What’s even worse with the crafting system is that I found it incredibly hard to get the materials that I needed to fully upgrade my items. This isn’t a detriment to the system though, as players who enjoy collecting obscure items will be greatly rewarded and this is even more enhanced by the bug collecting system within the game. THE BUG NET IS PROBABLY ONE OF THE MOST FUN ITEMS TO PLAY WITH IN THE GAME!!! So is the beetle, especially when you upgrade it so that it can carry bombs.
The Beetle is an item, not an insect, that you obtain in the game and is also the best example, that isn’t the bug net, of the Wii Motion+ controls within the game. By using the Wiimote as a stand-in for the beetle, you can manipulate the in game beetle by using your wii remote as a basis for its movements. I personally found that holding the Wiimote like a pencil was the best method of control for such devices in the game. This also holds true for the birds that you fly whilst in Skyloft.
The birds, like the boat in Windwaker, are the primary method of transportation by the humans living in Skyloft. You, as a human from Skyloft, also have your own bird. Controlling the bird is as simple as tilting your Wiimote around as though the tip of it is the birds beak. As I previously mentioned, I found it much easier to control whilst holding the controller like a Pencil.
Swordfighting. This game has a huge emphasis on 1:1 movements with the Sword in the game. Fortunately the controls are quite responsive, except for when they are not.
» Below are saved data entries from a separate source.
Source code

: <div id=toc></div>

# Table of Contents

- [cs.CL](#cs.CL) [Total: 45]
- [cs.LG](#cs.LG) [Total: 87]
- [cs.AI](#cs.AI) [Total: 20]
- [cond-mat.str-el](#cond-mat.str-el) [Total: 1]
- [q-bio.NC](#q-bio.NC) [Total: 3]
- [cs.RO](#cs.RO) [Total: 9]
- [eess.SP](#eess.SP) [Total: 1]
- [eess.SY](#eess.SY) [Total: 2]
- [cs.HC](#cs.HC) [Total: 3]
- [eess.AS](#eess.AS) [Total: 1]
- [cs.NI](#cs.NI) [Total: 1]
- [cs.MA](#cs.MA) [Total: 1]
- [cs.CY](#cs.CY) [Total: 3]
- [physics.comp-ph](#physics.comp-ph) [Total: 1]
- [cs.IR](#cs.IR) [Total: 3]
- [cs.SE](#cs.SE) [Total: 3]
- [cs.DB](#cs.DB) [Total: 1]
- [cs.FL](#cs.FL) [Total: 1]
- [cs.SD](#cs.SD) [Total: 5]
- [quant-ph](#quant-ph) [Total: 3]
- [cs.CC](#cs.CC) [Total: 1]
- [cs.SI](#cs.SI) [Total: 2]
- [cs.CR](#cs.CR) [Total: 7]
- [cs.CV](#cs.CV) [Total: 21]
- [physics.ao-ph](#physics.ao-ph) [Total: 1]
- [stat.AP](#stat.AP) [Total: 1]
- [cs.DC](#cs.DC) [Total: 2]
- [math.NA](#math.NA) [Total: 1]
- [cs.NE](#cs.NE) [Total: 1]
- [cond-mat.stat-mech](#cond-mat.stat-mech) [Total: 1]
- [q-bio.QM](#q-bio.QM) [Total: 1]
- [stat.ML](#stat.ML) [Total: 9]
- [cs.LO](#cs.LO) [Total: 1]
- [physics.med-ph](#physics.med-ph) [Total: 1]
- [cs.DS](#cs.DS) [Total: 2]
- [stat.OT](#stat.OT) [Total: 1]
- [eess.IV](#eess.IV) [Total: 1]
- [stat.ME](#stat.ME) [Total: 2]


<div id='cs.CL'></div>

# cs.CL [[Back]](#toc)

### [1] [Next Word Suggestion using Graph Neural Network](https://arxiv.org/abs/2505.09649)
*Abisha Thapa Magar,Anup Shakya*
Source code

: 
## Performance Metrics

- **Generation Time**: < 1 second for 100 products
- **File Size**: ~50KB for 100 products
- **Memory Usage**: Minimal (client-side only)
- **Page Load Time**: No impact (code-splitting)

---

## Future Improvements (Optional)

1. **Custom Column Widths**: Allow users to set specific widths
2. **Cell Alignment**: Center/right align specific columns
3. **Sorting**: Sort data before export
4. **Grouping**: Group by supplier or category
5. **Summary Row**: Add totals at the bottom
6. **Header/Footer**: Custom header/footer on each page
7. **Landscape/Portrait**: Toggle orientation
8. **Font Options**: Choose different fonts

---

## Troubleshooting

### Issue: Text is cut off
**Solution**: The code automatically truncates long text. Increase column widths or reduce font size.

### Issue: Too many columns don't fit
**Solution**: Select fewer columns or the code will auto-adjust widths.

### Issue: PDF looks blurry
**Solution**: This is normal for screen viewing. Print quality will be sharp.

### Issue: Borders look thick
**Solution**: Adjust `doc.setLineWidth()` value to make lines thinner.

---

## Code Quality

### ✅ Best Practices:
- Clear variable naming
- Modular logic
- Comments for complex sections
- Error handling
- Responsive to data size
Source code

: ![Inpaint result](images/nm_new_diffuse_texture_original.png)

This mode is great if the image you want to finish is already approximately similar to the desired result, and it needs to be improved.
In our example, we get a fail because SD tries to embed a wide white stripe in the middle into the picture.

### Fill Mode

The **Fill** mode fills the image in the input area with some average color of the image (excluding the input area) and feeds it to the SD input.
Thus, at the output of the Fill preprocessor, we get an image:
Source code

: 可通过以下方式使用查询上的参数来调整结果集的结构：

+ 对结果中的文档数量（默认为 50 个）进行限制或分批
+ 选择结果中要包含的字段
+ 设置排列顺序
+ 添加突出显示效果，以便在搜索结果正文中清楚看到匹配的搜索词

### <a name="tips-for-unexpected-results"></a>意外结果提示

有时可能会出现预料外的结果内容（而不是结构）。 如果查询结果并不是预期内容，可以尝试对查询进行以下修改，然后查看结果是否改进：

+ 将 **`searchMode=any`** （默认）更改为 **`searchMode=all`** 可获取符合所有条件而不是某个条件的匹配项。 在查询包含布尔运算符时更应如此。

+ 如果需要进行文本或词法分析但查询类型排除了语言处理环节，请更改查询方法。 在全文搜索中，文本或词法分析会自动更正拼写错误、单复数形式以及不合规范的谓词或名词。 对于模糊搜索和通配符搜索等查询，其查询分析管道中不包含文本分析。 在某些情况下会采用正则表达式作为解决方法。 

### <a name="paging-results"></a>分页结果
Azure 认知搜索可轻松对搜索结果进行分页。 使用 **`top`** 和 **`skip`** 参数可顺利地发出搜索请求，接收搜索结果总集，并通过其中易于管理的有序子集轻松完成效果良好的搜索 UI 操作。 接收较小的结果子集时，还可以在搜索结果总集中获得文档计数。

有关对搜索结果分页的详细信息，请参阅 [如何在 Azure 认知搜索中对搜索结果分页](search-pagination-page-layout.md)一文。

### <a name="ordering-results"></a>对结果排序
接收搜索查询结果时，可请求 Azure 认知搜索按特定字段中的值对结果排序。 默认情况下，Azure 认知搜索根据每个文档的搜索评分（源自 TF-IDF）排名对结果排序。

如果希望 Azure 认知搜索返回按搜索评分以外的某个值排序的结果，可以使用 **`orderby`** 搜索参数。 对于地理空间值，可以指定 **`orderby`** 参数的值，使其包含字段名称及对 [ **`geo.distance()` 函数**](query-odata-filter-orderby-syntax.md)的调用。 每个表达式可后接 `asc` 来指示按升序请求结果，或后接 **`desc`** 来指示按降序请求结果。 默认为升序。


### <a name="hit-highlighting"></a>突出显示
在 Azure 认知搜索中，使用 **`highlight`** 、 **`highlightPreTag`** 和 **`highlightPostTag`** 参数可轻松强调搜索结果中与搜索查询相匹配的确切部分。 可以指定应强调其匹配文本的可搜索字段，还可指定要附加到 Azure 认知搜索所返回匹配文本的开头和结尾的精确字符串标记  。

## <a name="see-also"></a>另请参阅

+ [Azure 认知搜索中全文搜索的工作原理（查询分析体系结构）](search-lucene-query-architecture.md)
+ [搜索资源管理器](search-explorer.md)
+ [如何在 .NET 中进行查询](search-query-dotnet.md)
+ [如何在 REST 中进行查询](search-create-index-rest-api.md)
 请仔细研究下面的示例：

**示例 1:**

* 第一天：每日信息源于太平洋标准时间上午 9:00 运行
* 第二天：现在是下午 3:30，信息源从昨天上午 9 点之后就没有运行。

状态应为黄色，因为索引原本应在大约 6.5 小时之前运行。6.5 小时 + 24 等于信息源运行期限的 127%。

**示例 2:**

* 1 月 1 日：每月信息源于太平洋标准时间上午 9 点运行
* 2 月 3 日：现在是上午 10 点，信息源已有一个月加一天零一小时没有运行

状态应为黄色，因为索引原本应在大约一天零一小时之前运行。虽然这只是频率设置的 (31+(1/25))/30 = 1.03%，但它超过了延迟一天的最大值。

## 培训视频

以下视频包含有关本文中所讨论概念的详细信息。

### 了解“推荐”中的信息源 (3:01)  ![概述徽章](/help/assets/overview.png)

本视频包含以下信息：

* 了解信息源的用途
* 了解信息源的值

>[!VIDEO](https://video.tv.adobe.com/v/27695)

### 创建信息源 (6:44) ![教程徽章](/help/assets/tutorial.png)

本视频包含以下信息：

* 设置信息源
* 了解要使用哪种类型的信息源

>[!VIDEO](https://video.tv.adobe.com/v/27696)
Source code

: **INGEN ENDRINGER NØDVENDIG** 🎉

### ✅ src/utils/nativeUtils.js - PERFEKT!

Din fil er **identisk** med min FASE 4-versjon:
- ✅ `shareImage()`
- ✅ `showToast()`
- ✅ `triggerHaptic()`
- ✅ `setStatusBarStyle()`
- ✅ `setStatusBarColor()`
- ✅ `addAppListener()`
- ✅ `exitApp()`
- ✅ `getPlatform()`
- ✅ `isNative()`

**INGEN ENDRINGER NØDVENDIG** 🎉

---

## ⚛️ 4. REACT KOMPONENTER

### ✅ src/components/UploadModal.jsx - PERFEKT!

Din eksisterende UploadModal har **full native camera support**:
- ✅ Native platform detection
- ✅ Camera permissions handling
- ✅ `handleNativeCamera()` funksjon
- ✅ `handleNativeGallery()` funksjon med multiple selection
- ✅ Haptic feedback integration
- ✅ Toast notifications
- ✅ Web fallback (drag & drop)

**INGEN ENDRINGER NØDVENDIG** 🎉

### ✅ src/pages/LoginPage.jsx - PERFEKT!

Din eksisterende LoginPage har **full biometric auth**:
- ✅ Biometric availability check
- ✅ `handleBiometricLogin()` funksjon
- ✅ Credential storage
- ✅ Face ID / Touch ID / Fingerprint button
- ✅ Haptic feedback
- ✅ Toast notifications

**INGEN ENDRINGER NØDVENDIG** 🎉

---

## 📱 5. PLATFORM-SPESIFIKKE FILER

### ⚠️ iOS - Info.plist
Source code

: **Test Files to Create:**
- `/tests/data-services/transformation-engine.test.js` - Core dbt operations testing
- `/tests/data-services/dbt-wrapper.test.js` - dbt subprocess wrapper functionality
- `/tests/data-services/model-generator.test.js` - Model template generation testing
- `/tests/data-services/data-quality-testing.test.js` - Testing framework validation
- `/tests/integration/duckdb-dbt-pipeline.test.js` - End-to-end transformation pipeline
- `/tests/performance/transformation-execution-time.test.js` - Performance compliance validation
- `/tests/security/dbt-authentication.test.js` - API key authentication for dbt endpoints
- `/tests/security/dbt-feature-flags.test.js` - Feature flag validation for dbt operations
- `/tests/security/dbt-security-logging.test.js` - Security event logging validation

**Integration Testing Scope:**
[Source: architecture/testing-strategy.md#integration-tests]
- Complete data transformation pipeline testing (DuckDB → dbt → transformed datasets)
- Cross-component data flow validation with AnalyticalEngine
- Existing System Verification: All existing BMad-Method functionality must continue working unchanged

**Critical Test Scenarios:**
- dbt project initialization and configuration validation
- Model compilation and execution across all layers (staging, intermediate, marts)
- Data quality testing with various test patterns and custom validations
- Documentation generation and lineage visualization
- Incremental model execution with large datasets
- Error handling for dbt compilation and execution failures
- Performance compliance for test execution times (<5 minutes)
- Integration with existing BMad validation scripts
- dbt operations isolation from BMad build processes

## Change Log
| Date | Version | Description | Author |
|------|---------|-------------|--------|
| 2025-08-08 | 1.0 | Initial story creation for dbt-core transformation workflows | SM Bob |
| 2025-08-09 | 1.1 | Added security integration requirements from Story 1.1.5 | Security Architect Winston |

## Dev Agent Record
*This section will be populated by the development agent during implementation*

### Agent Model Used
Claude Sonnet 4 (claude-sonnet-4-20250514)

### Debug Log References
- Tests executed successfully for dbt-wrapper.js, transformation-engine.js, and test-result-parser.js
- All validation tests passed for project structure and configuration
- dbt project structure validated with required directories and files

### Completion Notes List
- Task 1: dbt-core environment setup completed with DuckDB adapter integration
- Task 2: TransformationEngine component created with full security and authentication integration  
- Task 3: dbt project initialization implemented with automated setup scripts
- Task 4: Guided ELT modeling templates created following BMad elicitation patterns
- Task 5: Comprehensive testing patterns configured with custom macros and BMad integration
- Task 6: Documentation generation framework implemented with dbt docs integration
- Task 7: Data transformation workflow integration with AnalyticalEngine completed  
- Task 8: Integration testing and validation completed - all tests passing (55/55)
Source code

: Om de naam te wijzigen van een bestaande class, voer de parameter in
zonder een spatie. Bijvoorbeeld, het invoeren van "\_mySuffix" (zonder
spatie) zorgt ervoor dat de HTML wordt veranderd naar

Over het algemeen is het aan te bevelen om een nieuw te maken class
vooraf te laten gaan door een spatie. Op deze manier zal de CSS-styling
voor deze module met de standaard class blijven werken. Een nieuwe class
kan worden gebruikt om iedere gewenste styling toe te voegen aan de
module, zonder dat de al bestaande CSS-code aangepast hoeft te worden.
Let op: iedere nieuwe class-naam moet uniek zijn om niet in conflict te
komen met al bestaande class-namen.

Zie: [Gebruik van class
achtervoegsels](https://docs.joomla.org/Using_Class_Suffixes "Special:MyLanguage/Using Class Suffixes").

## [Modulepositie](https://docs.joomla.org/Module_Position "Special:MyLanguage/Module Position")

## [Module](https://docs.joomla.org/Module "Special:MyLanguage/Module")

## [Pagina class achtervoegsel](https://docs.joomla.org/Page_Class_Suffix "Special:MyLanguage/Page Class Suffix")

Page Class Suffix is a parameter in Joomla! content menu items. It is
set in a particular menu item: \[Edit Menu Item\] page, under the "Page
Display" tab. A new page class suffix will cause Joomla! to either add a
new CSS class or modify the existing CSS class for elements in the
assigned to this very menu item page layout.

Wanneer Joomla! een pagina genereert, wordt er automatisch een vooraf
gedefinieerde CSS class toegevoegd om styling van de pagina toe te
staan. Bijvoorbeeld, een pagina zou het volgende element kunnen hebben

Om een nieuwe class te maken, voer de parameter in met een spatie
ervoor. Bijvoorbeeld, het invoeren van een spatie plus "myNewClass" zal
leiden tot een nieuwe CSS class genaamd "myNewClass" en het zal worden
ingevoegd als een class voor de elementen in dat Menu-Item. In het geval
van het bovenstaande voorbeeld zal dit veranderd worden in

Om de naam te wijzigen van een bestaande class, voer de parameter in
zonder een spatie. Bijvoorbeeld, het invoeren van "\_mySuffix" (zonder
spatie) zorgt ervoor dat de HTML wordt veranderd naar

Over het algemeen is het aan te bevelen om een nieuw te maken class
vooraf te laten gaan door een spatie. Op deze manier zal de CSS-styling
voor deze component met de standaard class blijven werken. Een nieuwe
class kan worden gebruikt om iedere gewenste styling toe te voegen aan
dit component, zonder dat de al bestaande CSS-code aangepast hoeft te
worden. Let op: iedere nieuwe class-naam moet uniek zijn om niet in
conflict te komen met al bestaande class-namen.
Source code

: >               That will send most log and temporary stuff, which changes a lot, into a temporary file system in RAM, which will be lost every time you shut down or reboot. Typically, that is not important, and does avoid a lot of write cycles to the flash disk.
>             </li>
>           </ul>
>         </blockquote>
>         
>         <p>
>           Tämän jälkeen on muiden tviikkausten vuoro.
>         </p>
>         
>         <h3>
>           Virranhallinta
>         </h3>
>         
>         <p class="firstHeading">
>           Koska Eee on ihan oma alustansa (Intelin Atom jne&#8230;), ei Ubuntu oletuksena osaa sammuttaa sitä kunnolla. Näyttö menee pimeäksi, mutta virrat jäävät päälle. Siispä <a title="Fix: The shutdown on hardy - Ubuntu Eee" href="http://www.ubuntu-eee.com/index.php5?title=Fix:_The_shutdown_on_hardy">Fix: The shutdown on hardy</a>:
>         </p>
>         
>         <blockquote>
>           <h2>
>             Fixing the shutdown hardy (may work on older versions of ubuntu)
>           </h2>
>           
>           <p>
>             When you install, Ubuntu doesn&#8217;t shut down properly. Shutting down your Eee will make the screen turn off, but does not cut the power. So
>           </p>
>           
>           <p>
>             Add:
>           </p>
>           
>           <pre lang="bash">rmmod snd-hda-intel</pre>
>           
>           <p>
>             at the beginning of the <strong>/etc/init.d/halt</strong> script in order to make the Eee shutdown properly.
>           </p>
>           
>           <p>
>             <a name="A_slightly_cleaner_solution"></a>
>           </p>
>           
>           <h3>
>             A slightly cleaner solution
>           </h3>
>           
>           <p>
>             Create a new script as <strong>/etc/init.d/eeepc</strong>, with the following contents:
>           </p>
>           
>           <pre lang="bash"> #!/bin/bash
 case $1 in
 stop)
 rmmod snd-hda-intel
There were a few instances, not that many but all were crucial, where the controller would not responds correctly to my movements. Overhead vertical, turns into a horizontal strike from the left. Even worse is when you’re trying to block and the controller reads your subtle movements as sword strikes. So yes, the controls are accurate, just they sometimes are misread by the Motion+ sensor, which is a shame.
Is the Motion+ “enhancement” justified? No. But does it add a level of fun to the game that would otherwise be missing? Hell Yeah! And fun is the most important aspect of gaming.